Mise en son de « Épreuves du langage » (extrait de Rythmes, Gallimard, 2003)
par bruno cousin
(musiques : Isabelle Duthoit, György Ligeti)
On sait à quel point la poésie est le cœur de l’œuvre d’Andrée Chedid et combien elle a été, du début à la fin de sa longue vie d’écriture, la part sans doute la plus essentielle, celle à laquelle elle revenait sans relâche comme à une nécessité vitale. « La poésie, écrit-elle, procure à l’existence un essor renouvelé, un désir persistant, qui ranime sans cesse l’appétit d’être au monde ». Et de rappeler aussitôt que cet appétit se double d’une énigme qui, grâce à la poésie, peut être scrutée, sondée, interrogée pour s’éprouver dans toute l’étendue de son mystère à travers l’acte de parole lui-même. Avec cette question toujours persistante : « Pourquoi s’acheminer vers un espace qui n’aura jamais lieu ? »
Ce questionnement qui, chez d’autres poètes, pourrait avoir des relents tragiques, n’a pas cette connotation dans le cas d’André Chedid. « Seule la poursuite me mène » affirme-t-elle quelques lignes plus loin (dans l’ouverture de Textes pour un poème et poèmes pour un texte). Seul donc lui importe le mouvement, et ce qu’il exprime du vivant. Ce n’est pas un hasard si la formule de René Char « Aller me suffit » fut pour Andrée Chedid comme une phrase-talisman qu’elle aimait sans cesse rappeler.

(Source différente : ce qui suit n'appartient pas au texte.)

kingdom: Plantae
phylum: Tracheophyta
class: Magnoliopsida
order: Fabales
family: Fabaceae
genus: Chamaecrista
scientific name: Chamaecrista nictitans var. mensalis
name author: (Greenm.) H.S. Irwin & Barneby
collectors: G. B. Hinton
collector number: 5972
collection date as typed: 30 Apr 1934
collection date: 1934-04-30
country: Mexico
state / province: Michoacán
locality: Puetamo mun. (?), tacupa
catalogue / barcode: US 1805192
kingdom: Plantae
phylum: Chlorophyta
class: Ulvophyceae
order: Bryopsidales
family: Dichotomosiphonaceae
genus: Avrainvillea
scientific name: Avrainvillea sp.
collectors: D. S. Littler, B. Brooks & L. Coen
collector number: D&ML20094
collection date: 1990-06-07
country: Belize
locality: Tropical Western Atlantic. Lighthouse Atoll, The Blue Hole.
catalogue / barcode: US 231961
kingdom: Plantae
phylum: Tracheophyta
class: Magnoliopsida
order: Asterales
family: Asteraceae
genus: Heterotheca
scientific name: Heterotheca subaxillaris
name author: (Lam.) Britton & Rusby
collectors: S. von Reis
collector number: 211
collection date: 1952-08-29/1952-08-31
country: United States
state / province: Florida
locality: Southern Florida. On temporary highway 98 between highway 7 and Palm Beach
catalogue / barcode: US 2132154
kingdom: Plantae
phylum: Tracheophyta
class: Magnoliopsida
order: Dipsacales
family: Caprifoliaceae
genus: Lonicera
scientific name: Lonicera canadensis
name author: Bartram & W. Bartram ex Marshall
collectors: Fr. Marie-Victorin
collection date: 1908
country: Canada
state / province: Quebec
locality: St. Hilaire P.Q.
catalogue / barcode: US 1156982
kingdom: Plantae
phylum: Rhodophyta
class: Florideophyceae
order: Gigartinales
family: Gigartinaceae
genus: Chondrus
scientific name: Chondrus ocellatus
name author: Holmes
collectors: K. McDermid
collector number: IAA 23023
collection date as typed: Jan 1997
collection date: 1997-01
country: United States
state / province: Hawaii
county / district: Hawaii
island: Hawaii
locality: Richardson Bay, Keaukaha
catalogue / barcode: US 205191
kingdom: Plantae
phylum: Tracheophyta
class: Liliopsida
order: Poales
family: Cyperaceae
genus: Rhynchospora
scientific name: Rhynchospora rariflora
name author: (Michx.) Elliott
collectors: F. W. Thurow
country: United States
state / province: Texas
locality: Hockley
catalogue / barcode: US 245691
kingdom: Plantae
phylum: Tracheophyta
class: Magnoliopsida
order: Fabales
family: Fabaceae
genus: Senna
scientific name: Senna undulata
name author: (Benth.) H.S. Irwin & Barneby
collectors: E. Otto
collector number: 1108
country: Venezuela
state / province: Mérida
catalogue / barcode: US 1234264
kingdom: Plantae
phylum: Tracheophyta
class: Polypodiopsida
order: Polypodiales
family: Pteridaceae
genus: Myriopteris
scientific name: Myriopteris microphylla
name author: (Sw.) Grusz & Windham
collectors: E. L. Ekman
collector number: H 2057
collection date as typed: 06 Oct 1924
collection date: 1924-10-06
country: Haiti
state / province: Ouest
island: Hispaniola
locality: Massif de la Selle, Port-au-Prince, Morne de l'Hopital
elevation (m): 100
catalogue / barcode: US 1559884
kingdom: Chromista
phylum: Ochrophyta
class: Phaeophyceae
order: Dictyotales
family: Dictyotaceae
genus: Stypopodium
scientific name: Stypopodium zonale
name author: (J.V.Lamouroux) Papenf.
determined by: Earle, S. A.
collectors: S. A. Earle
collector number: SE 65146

Avec Rythmes, qu’Andrée Chedid publie en 2003 chez Gallimard, (elle a alors plus de 80 ans), c’est bien encore le mouvement et, partant, la Vie qui est célébrée. « La vie en ces milliards de formes […] ici ramenée à ses rythmes essentiels, ceux des arbres et des astres, des aubes et des crépuscules, des battements d’ailes de l’oiseau qui s’élève » (Jean-Pierre Siméon, A. Chedid, La vie en majuscule, 2018).
Tout débuta
Dans l’arythmie
Le chaos
Des vents erratiques
S’emparaient de l’univers
L’intempérie régna
L’indéchiffrable détonation
Fut notre prologue
À l’orée du recueil, c’est un monde (on dirait presque une cosmogonie ou une genèse en miniature) qui se crée progressivement dans la succession des quatorze poèmes qui ouvrent la première section du livre. Là, s’inaugure la naissance progressive du mouvement et de tout ce qui en trace le chemin, en modèle l’empreinte dans l’espace-temps de notre univers : pulsation, battement, répétition. Et rythmes, donc.
Toute vie
Amorça
Le mystère
Tout mystère
Se voilà
De ténèbres
Toute ténèbre
Se chargea
D’espérance
Toute espérance
Fut soumise
à la vie
Mais, en dépit du mystère ici pleinement reconnu et accueilli comme un bien presque sacré, et à mesure que l’on pénètre plus avant dans la lecture du recueil, voici que vient le moment où la question du poème, et, vraiment littéralement, le poème comme question, trouve une fois encore à se dire :
Que veut la Poésie
Qui dit
Sans vraiment dire
Qui dévoie la parole
Et multiplie l’horizon
C’est l’ensemble des cinq poèmes intitulé « Épreuves du langage », inclus dans la section titrée « La source des mots », que j’ai choisi pour la mise en son proposée ci-après.
J’y lis et j’y entends comme un grand geste interrogateur, le poignant crescendo de questions réitérées, obstinément lancées vers l’étrange acte de parole qui a nom poésie, crescendo auxquelles répondent les deux strophes apaisées et toute de consentement du dernier poème.
Cet ensemble m’a semblé puissamment révélateur de la vision singulière dont la poésie d’Andrée Chedid est porteuse et à laquelle j’ai voulu rendre hommage.